This Day in History — June 30
Today is the 181st day of 2022. There are 184 days left in the year.
TODAY’S HIGHLIGHT
1997: The Union Jack is lowered for the last time over Government House in Hong Kong as Britain prepares to hand the colony back to China at midnight after ruling it for 156 years.
OTHER EVENTS
1859: French acrobat Charles Blondin walks back and forth on a tightrope above the gorge of Niagara Falls as thousands of spectators watched.
1892: Small frogs rain down on Moseley, England, south of Birmingham. (According to an account quoted in the US Agriculture Department’s Monthly Weather Review for May 1917, the frogs, described as “almost white in colour”, were found “scattered about several gardens” and had “evidently been absorbed in a small waterspout” during a storm.)
1908: The Tunguska Event takes place in Russia as an asteroid exploded above Siberia, leaving 800 square miles of scorched or blown-down trees. An enormous aerial explosion, presumably caused by a comet fragment colliding with Earth, flattens approximately 2,000 square km (500,000 acres) of pine forest near the Podkamennaya Tunguska River in central Siberia.

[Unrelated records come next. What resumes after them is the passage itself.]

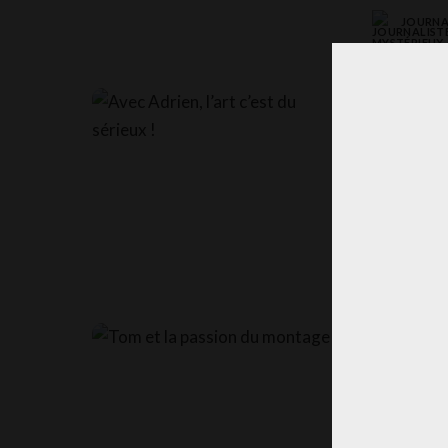
JOURNA
POSTED
BY
Avec Ad
À 28 ans, A
réussi à con
JOURNA
POSTED
BY
Tom et
Quand on dem
répondre “l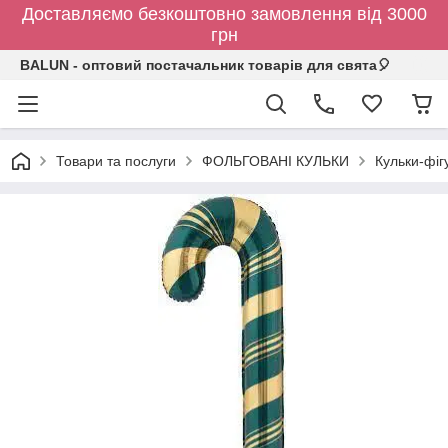
Доставляємо безкоштовно замовлення від 3000
грн
BALUN - оптовий постачальник товарів для свята🎈
Товари та послуги
ФОЛЬГОВАНІ КУЛЬКИ
Кульки-фіг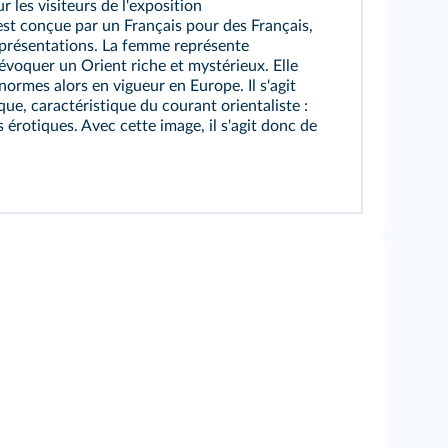
ur les visiteurs de l'exposition
e est conçue par un Français pour des Français,
présentations. La femme représente
à évoquer un Orient riche et mystérieux. Elle
ormes alors en vigueur en Europe. Il s'agit
que, caractéristique du courant orientaliste :
 érotiques. Avec cette image, il s'agit donc de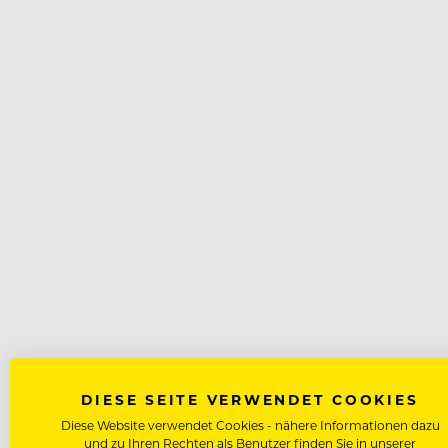
DIESE SEITE VERWENDET COOKIES
Diese Website verwendet Cookies - nähere Informationen dazu
und zu Ihren Rechten als Benutzer finden Sie in unserer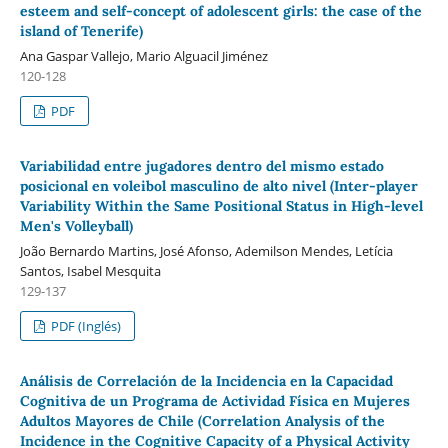
esteem and self-concept of adolescent girls: the case of the
island of Tenerife)
Ana Gaspar Vallejo, Mario Alguacil Jiménez
120-128
PDF
Variabilidad entre jugadores dentro del mismo estado
posicional en voleibol masculino de alto nivel (Inter-player
Variability Within the Same Positional Status in High-level
Men's Volleyball)
João Bernardo Martins, José Afonso, Ademilson Mendes, Letícia
Santos, Isabel Mesquita
129-137
PDF (Inglés)
Análisis de Correlación de la Incidencia en la Capacidad
Cognitiva de un Programa de Actividad Física en Mujeres
Adultos Mayores de Chile (Correlation Analysis of the
Incidence in the Cognitive Capacity of a Physical Activity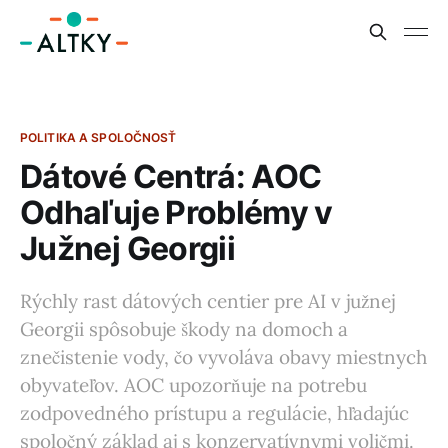
POLITIKA A SPOLOČNOSŤ
Dátové Centrá: AOC
Odhaľuje Problémy v
Južnej Georgii
Rýchly rast dátových centier pre AI v južnej
Georgii spôsobuje škody na domoch a
znečistenie vody, čo vyvoláva obavy miestnych
obyvateľov. AOC upozorňuje na potrebu
zodpovedného prístupu a regulácie, hľadajúc
spoločný základ aj s konzervatívnymi voličmi.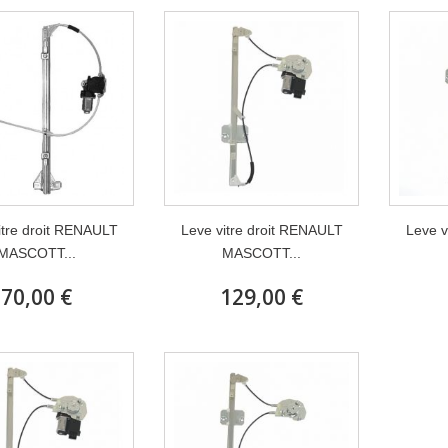
itre droit RENAULT
Leve vitre droit RENAULT
Leve v
MASCOTT...
MASCOTT...
70,00 €
129,00 €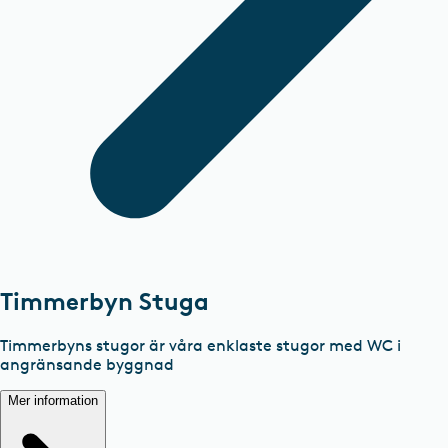
Timmerbyn Stuga
Timmerbyns stugor är våra enklaste stugor med WC i
angränsande byggnad
Mer information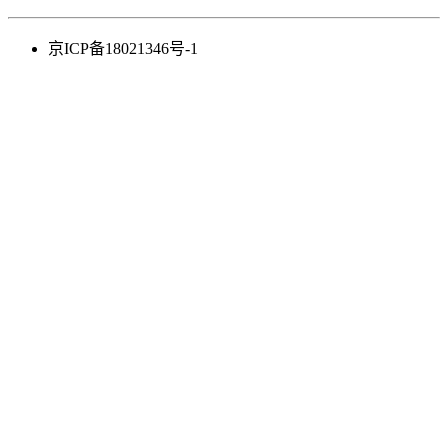
京ICP备18021346号-1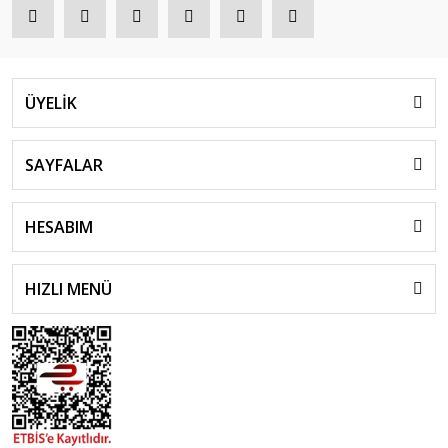
%17
ÜYELİK
SAYFALAR
HESABIM
HIZLI MENÜ
Onnuri
Mazda 6 2.0 (2002→) Hava Filtresi [RF4F-13-Z40]
249,58 TL
300,70 TL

1930: Britain recognises independence of Iraq.
1934: Night of Long Knives: hundreds of leading Nazis are murdered on Hitler’s orders.
1936: American author Margaret Mitchell publishes Gone with the Wind, a sweeping romance set during the Civil War; the novel later wins a Pulitzer Prize and is adapted into a hugely successful film.
1937: The world’s first emergency telephone number (999) is launched in London.
1952: The Guiding Light, later a popular radio programme, begins a 57-year television run on CBS.
1956: Leeward Islands Federation is dissolved to enable islands to enter Caribbean Federation.